The identified positions may be ranked, for example, using a combination of the ranking applied to each sequence and its individual score. Again, the ranking may be from less soluble or more soluble, or from more aggregation-prone to less aggregation-prone.
We now have a list of positions that are suitable for mutations and/or insertions. These positions are mapped on both the sequence and the structure. On one hand it could be desirable to perform mutations/insertions at several positions, in order to maximise the solubility of the resulting protein. On the other, too many mutations could change the protein too much.

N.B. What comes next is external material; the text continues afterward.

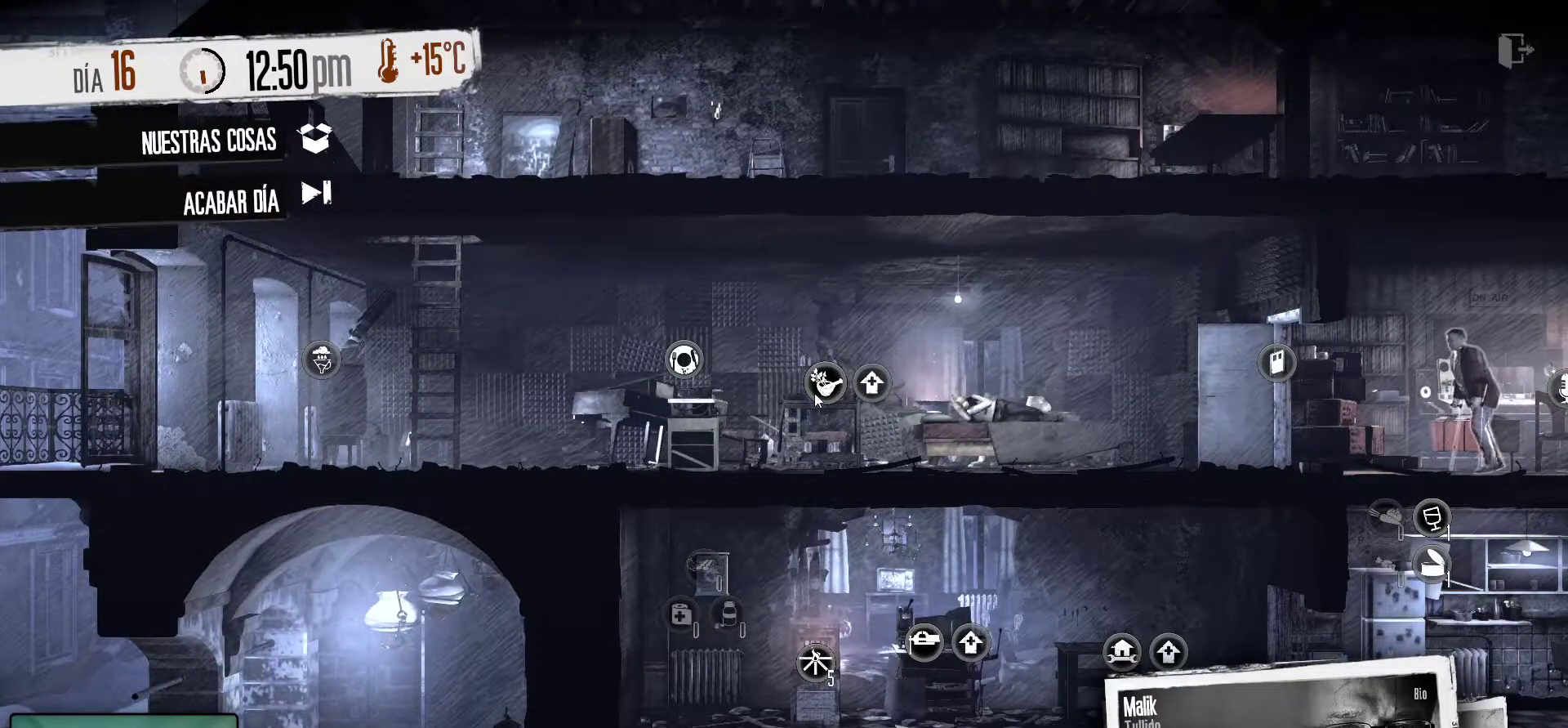
{"keys": [], "mouse": [], "mouse_move": "still", "events": [[217, "mouse_right", "down"], [317, "mouse_right", "up"]]}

Rather than constraining the number of mutations/insertions to perform, one might wish to stop doing mutations when a given solubility is reached. Accordingly, the method may comprise choosing the top ranked position and generating the plurality of mutated sequences by applying a plurality of mutations and/or insertions at that position. The aggregation propensity is then predicted for each of these mutated sequences and optionally ranked. We then determine whether any of the predicted values for solubility or aggregation propensity is higher than a threshold value (i.e. the value corresponding to the desired result), in particular the predicted value for the top ranked sequence and when the predicted value is higher than the threshold value, output the mutated sequence as a target polypeptide. When the predicted value is lower than the threshold value, the method reiterates. Thus the choosing, generating and determining steps may be repeated for the next ranked position until the predicted value is higher than the threshold value.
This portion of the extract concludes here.